[Par Jean-Jules LEMA LANDU]
Depuis quelques années, l’aspiration est dans l’air. Elle n’est pas nourrie de chimères, mais elle est plutôt justifiée par des actes concrets. Même si ce rapprochement dont on parle ne pourrait être circonscrit que dans la compréhension stricte du mot « tolérance ». La surprise est que cette réalité est en train de prendre son élan sur les terres mêmes de l’islam. En l’occurrence, au Maroc.
C’est, sans conteste, un thème de satisfaction, en général, pour les fidèles des deux bords ! Qui, dans le meilleur des cas, se sont toujours regardés en chiens de faïence, au pire, entretués sans concessions. A cet égard, les cas de l’Egypte et du Nigeria sont emblématiques en Afrique.
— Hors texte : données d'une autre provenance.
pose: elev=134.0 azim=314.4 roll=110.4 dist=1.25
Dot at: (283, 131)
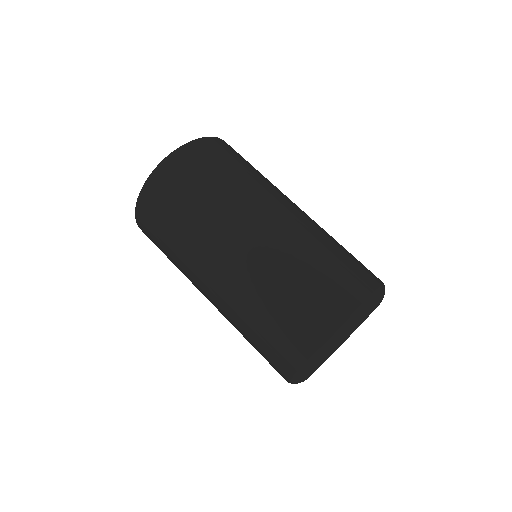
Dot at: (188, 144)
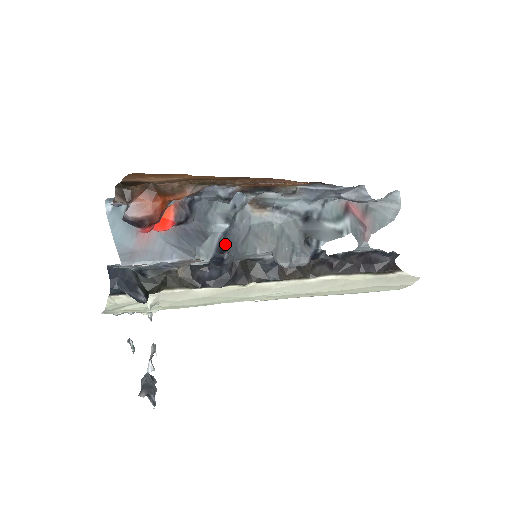
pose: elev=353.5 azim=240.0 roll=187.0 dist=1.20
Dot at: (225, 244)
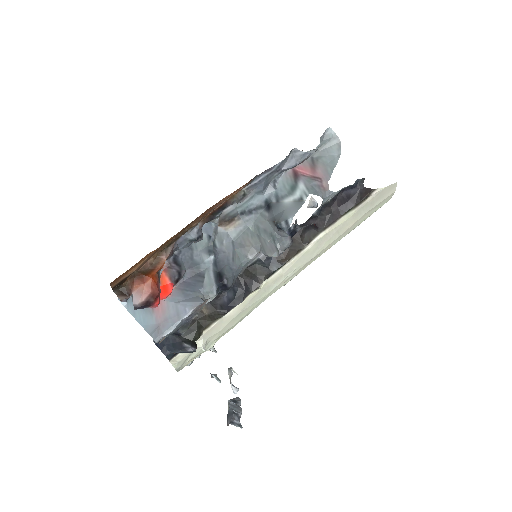
Dot at: (220, 272)
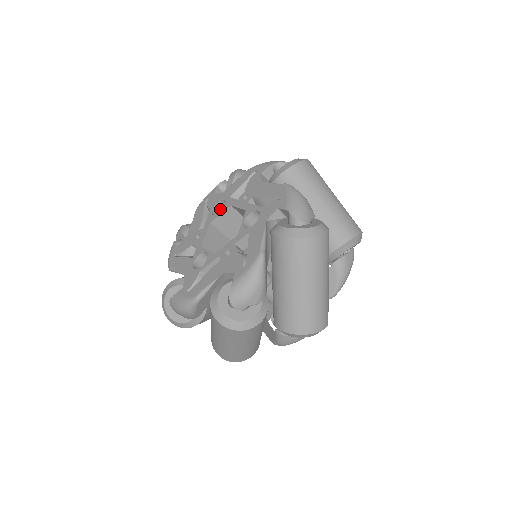
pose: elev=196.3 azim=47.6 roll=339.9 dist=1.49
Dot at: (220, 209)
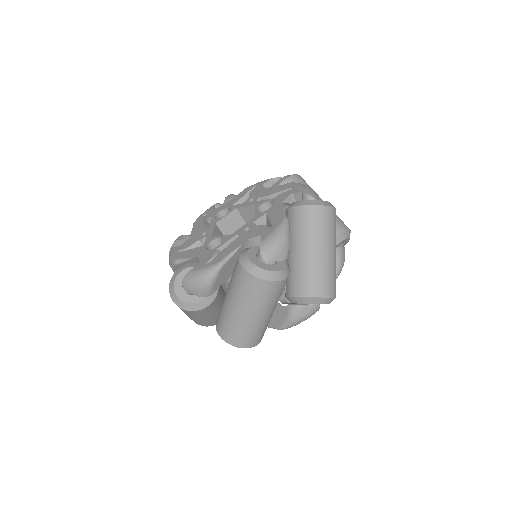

L’Egypte, où Daesh vient encore de frapper durement, dimanche 9 avril, les chrétiens coptes.
Depuis des siècles, le drame dure. Érasme dans « Du libre arbitre », Voltaire dans « L’Affaire Calas », Samuel Huntington, récemment, dans « Le choc des civilisations » – et d’autres – ont décrit le phénomène et appelé à la tolérance. Sans succès. Que faire ?
Le Maroc, sous l’égide du roi Mohammed VI, s’est proposé d’explorer d’autres voies, qui reposent sur du « concret », aux dépens des approches purement philosophiques. Dont le résultat ressemble au feu d’épines. Des cendres desquelles resurgit, avec virulence, la haine des religions. Aujourd’hui, les bouddhistes ne sont plus hors de question. En Afghanistan, ils sont dans le viseur des talibans.
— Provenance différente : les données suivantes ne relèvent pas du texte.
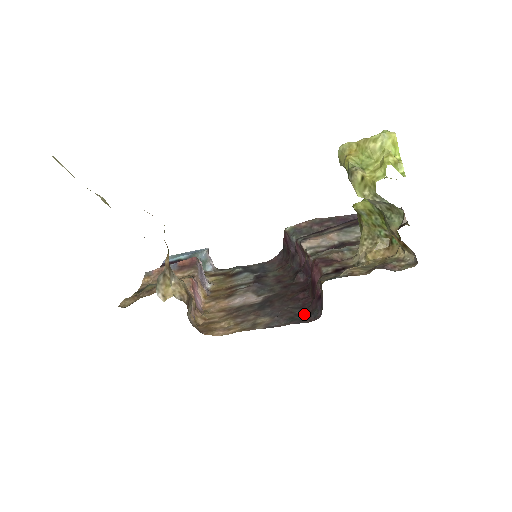
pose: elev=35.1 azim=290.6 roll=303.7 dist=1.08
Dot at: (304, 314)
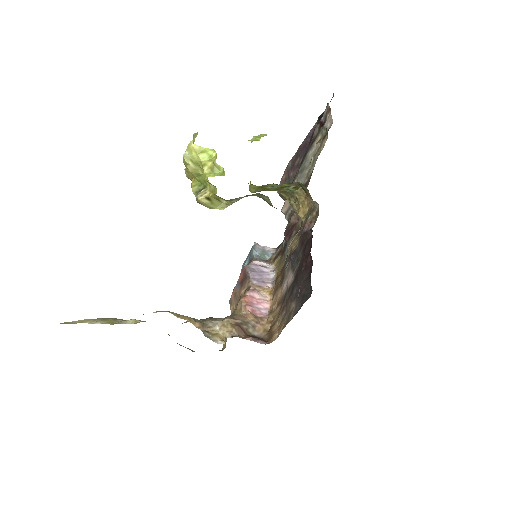
Dot at: (309, 286)
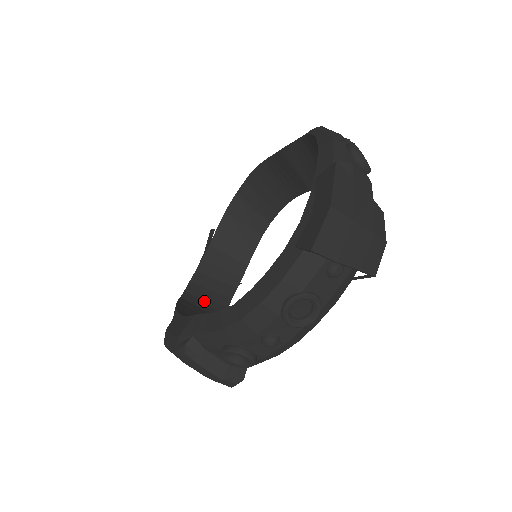
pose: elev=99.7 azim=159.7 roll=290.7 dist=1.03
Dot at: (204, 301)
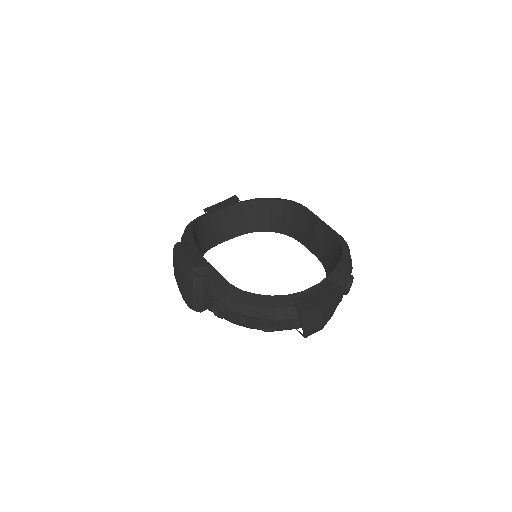
Dot at: (200, 237)
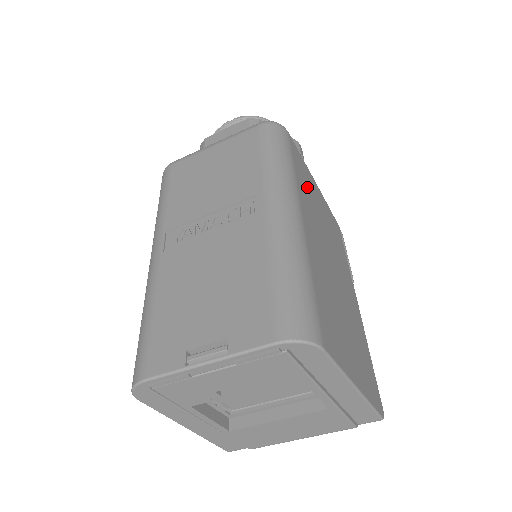
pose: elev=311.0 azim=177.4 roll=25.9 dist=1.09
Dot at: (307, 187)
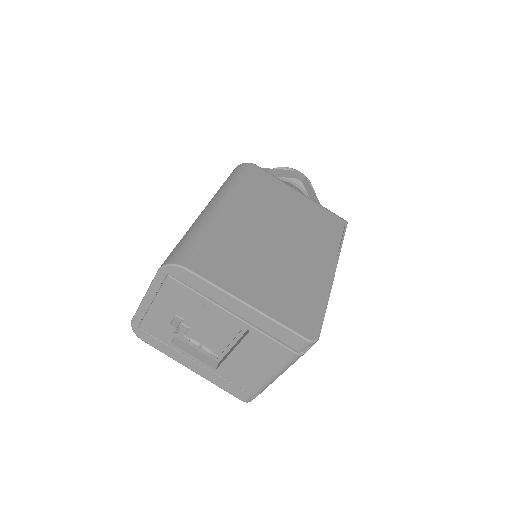
Dot at: (266, 194)
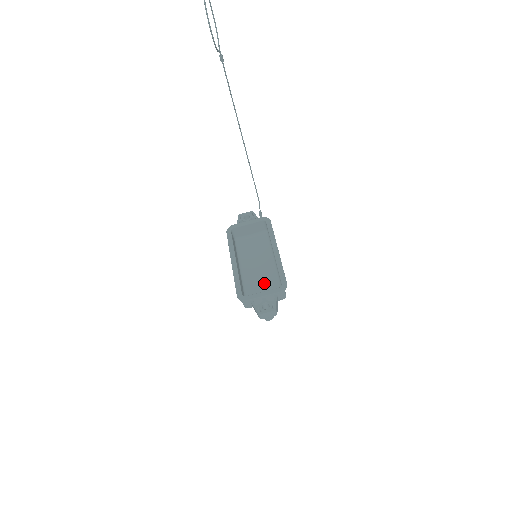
De fait, l’atmosphère générale qui prévaut, un peu partout, n’est pas loin de la psychose, en lien avec la prédiction de Samuel Huntington : « Un choc ». Les récents événements de Londres, Moscou, Stockholm… le rappellent bien.
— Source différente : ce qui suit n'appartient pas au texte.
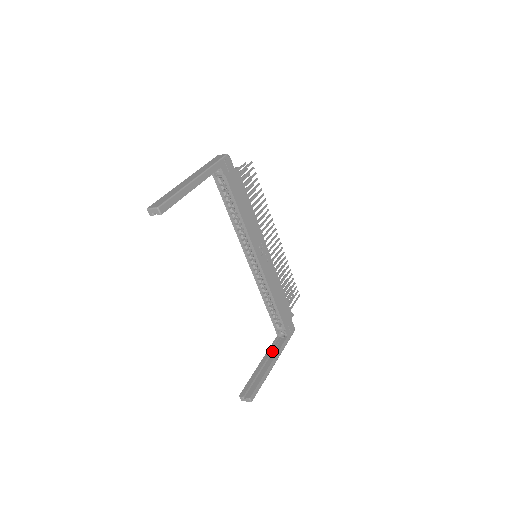
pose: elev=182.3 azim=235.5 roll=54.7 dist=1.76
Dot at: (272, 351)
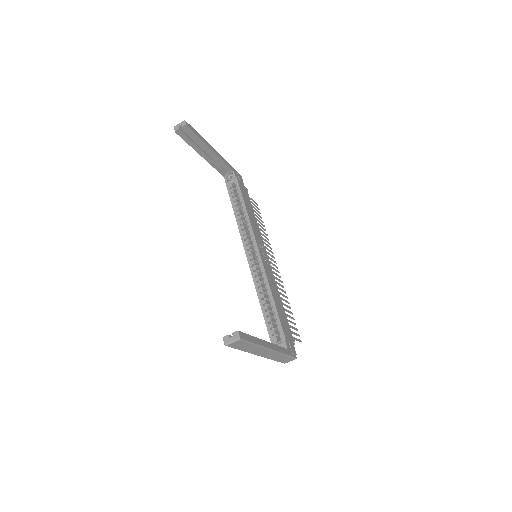
Dot at: occluded
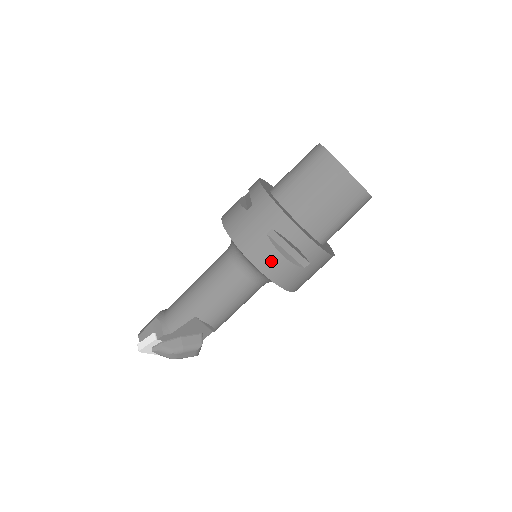
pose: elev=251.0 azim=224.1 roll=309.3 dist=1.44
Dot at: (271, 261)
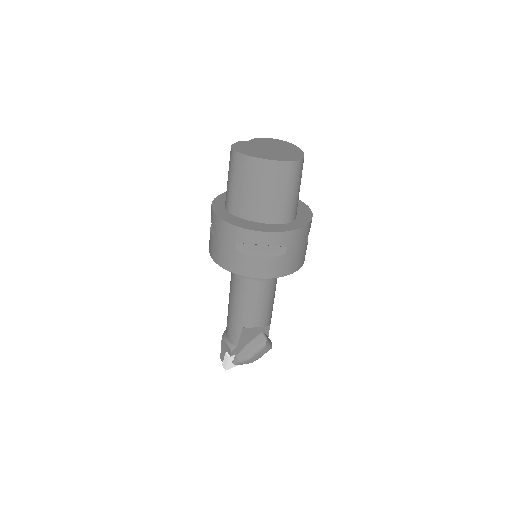
Dot at: (254, 266)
Dans cette perspective, l’initiative du souverain chérifien est louable. Elle vise un double objectif :
1) affermissement, par les imams, de la connaissance doctrinale du Coran et autres textes relevant de la tradition, mais aussi opportunité pour leur faire saisir la notion de tolérance sur le socle de la sociabilité ;
2) mise en œuvre du rapprochement, pratique, entre chrétiens et musulmans, à travers une structure permanente. S’organisent à cet endroit, surtout, des rencontres pour des échanges conviviaux.
En somme, une sorte de curetage, autant en surface qu’à l’intérieur de la plaie gangrenée !
Pour le premier cas, il s’agit de l’Institut Mohamed-VI, créé en 2013, qui héberge aujourd’hui quelque 800 étudiants, arabes et subsahariens confondus. Depuis, celui-ci est sur la brèche, car la première promotion, pour un cycle d’études de trois ans, a vu sortir ses tout premiers lauréats. La seconde démarche concerne l’Institut Al Mowafaqa, créé en 2014. Cette école, qui forme spécialement au dialogue interreligieux, dispense aussi de la théologie chrétienne. Elle reçoit en majorité des étudiants subsahariens.
Côté critiques, celles-ci sont venues du Sénat français, qui considère « cette formation inadaptée au contexte hexagonal ».
A notre humble avis, nous pensons que l’expérience marocaine a quelque chose de consistant plutôt que le recours aux solutions de circonstance, sinon éphémères.
Puissent se consolider les jalons posés, dans ce sens, à Kremlin-Bicêtre, commune du Val-de-Marne, où chrétiens, Juifs, bouddhistes et musulmans coexistent pacifiquement. Et où « une mosquée est en construction, juste à côté de la synagogue. Un symbole fort », selon Ouest-France, du 24 février 2017.